:: Dataset excerpts ::

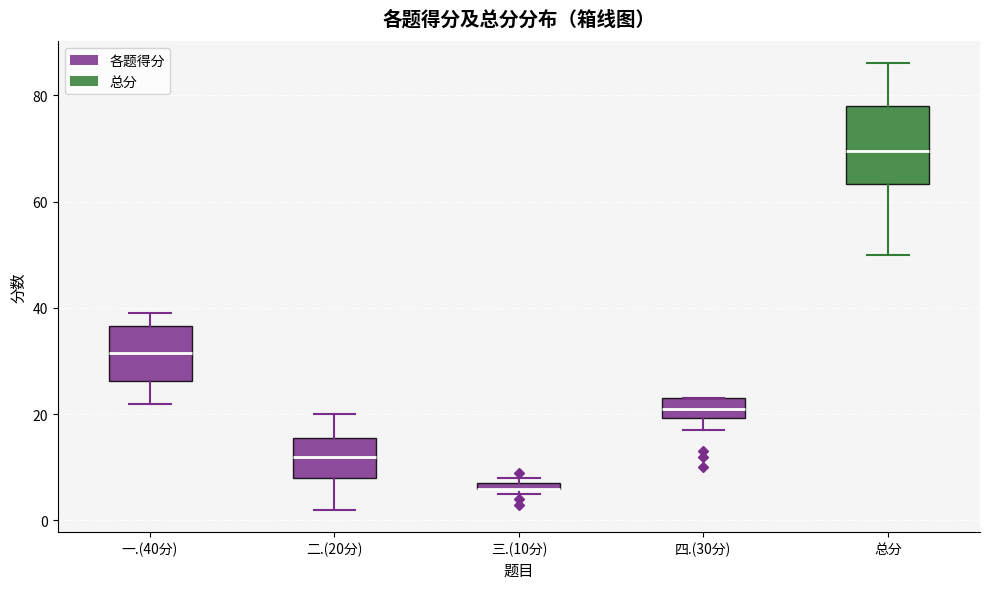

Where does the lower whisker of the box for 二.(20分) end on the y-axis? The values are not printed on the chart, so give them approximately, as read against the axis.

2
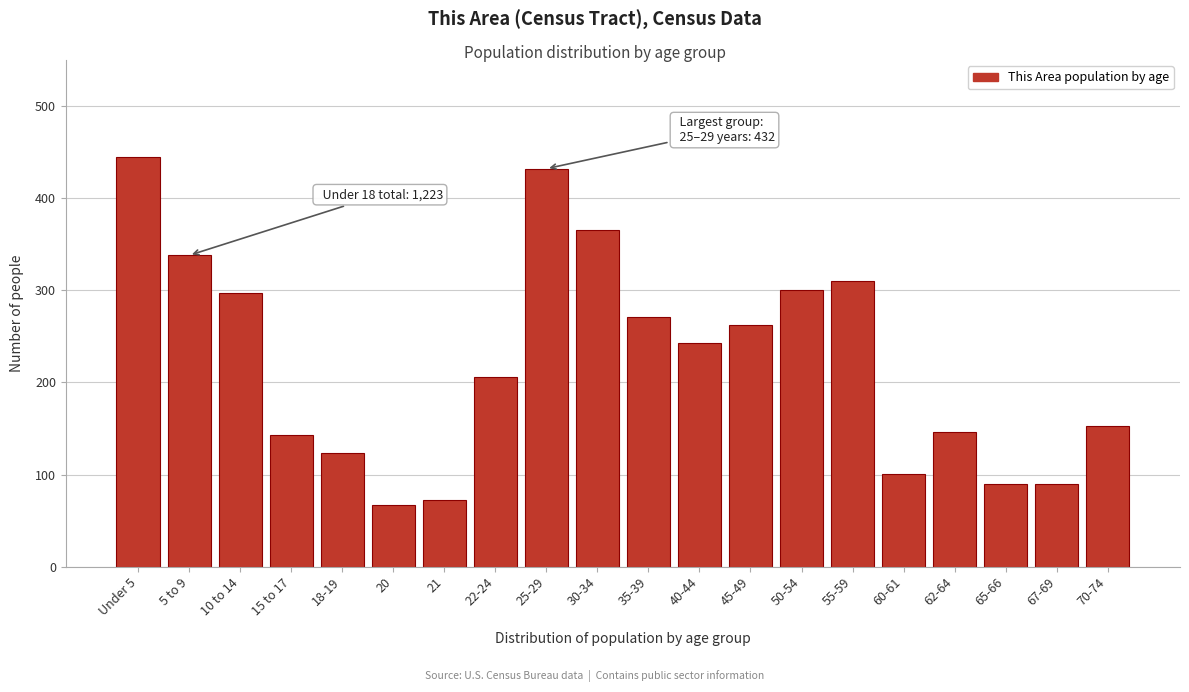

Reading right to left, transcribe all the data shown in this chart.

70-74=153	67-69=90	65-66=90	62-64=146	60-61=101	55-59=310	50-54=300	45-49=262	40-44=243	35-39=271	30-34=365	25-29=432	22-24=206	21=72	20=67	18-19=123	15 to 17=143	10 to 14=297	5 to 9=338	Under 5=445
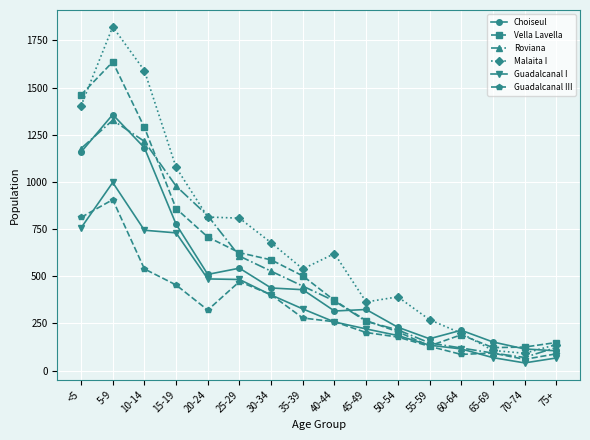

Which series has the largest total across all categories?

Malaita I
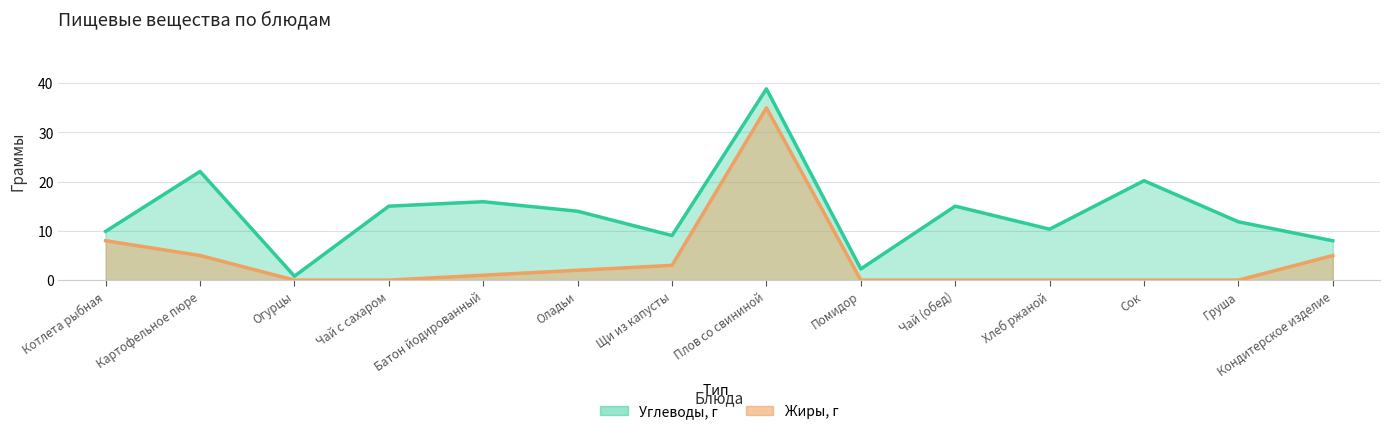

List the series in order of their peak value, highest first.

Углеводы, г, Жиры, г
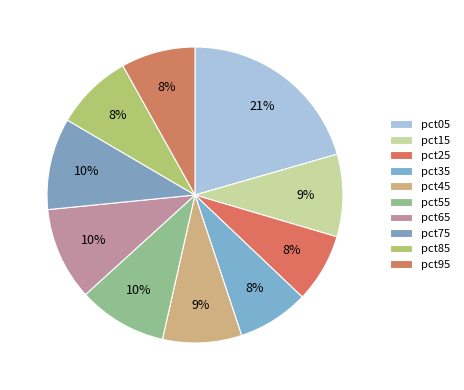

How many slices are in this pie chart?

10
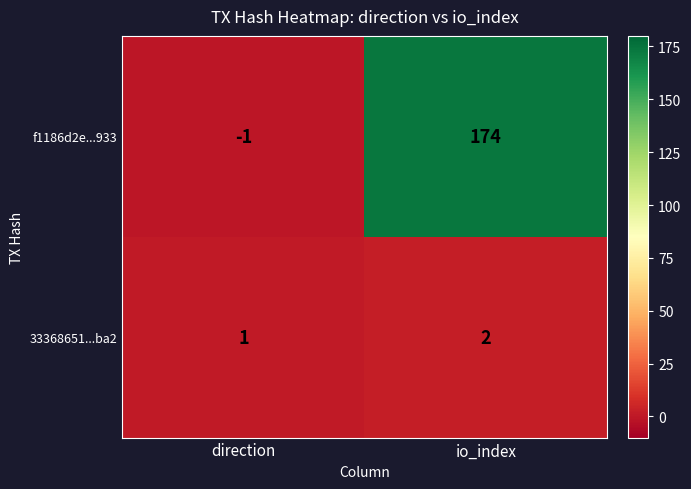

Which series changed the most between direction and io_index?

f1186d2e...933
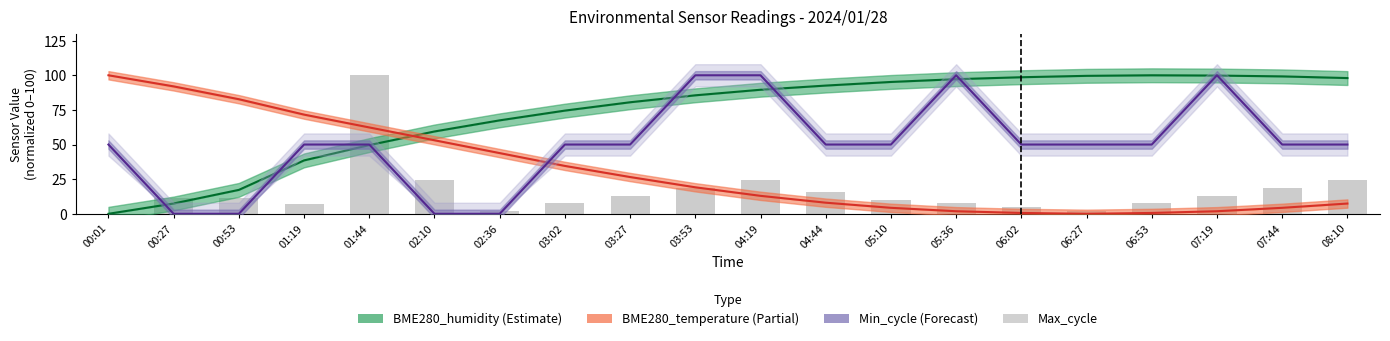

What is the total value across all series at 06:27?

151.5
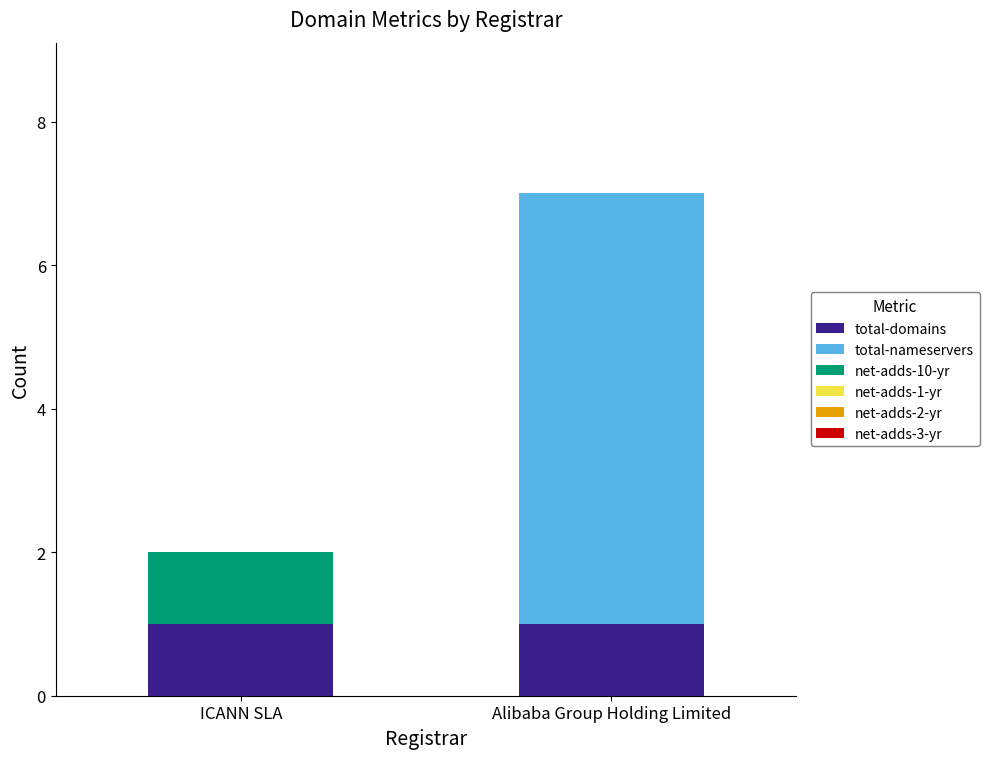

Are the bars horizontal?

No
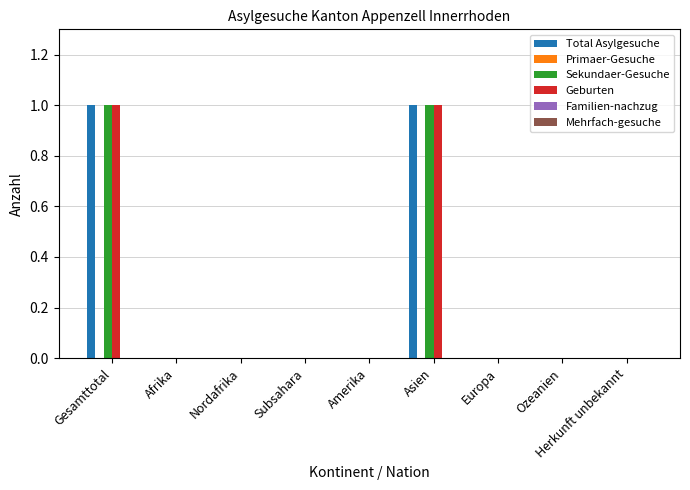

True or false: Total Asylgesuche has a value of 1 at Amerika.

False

:::

--- What you have to do ---
Copy all of the rows above word for word, leaving out the pictures.

--- Task response ---
Where does the lower whisker of the box for 二.(20分) end on the y-axis? The values are not printed on the chart, so give them approximately, as read against the axis.

2

Reading right to left, transcribe all the data shown in this chart.

70-74=153	67-69=90	65-66=90	62-64=146	60-61=101	55-59=310	50-54=300	45-49=262	40-44=243	35-39=271	30-34=365	25-29=432	22-24=206	21=72	20=67	18-19=123	15 to 17=143	10 to 14=297	5 to 9=338	Under 5=445

Which series has the largest total across all categories?

Malaita I

List the series in order of their peak value, highest first.

Углеводы, г, Жиры, г

How many slices are in this pie chart?

10

Which series changed the most between direction and io_index?

f1186d2e...933

What is the total value across all series at 06:27?

151.5

Are the bars horizontal?

No

True or false: Total Asylgesuche has a value of 1 at Amerika.

False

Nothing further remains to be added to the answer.